Aims & Policies
"If I could start again, I'd start with culture"
Jean Monnet, founder of the European Union
To fully promote all sponsors in accordance with their financial and
cultural aims and intentions
To campaign for the establishment of an EU Arts Council after 2020,
with a
budget vastly greater than the present Culture fund's annual 400m
euros. From 2014, the EU is proposing a budget of 1.8bn€ for a
"Creative Europe" programme, but 900m euros of this will go to audio-
visual and cinema, leaving only 500m€ for "culture" as presently
defined by the Culture fund, which is not much of an increase.
The EU
has always been a predominently economic institution,
and the amount
of money it presently spends on culture is radically
inadequate. The Arts
Council Of England has more money per year for
one country than the
Culture fund has for 27. For culture to fully provide
the unifying European
role it could, EU culture funds have to be radically
increased, and the money
is there, whatever the economic climate. It is
only a question of priorities. At
the moment, twenty European governments
are funding the CERN particle
accelerator to the tune of 664m euros per
year! Why? What good does it do?
All the quantum physicists at CERN have
discovered in 2011 is that Einstein's
Theory Of Relativity could well be
wrong. And as another example, nineteen
European governments
currently fund the European Space Agency and its
ridiculous plans for
a manned space flight to Mars, at a staggering cost of
3.99bn€ per
year. Such twin lunacies must stop, and the European
cultural sector
should be the beneficiary.
To negotiate a starting point, an
EU Arts
Council would need funding of
at least 10bn€ per year, which
in the
overall
Brussels scheme of things remains very little. So how about more?
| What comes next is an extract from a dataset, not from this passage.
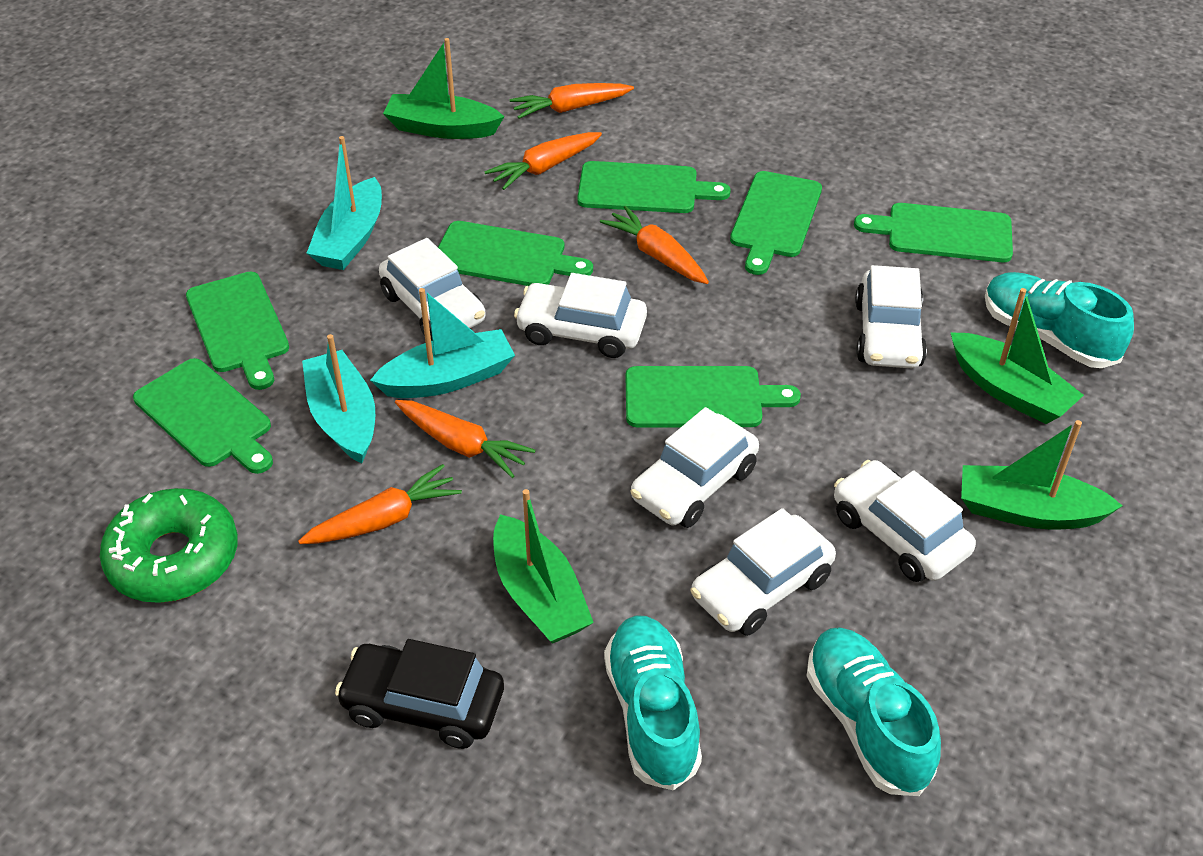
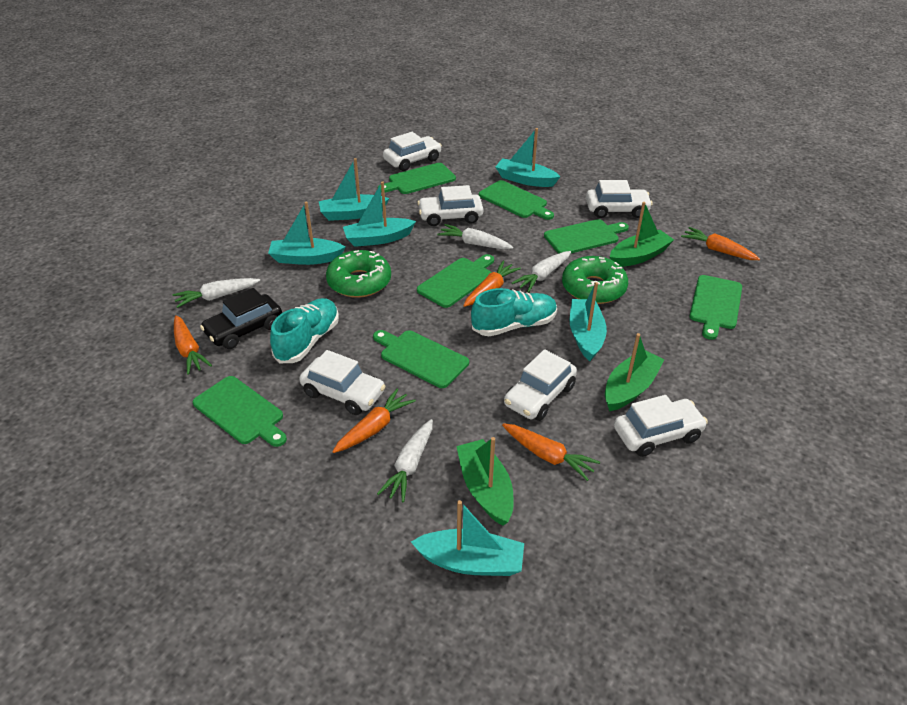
green boat: 4 -> 3
green donut: 1 -> 2
turquoise boat: 3 -> 6
turquoise shoe: 3 -> 2
white carrot: 0 -> 4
To support and proselytise the 1957 EU founding Treaty Of Rome clause
for "an ever closer union" of free European peoples.
To act by, promote and reflect the values of the social market
economically, and liberal democracy politically, culturally and artistically.
To promote the cultural and strategic integrity of a Europe free from
undue
American influence. This is particularly relevant to the development
of broad support for common EU foreign and defence policies. The USA
has had undue influence in Europe ever since 1917, and that is quite long
enough.
To develop this web site in as many European languages as can be
funded. Cultural Europe is bigger than the EU's political Europe of 27
languages, since it also includes Serbia, Croatia, Ukraine and European
Russia, that is 31 languages in all.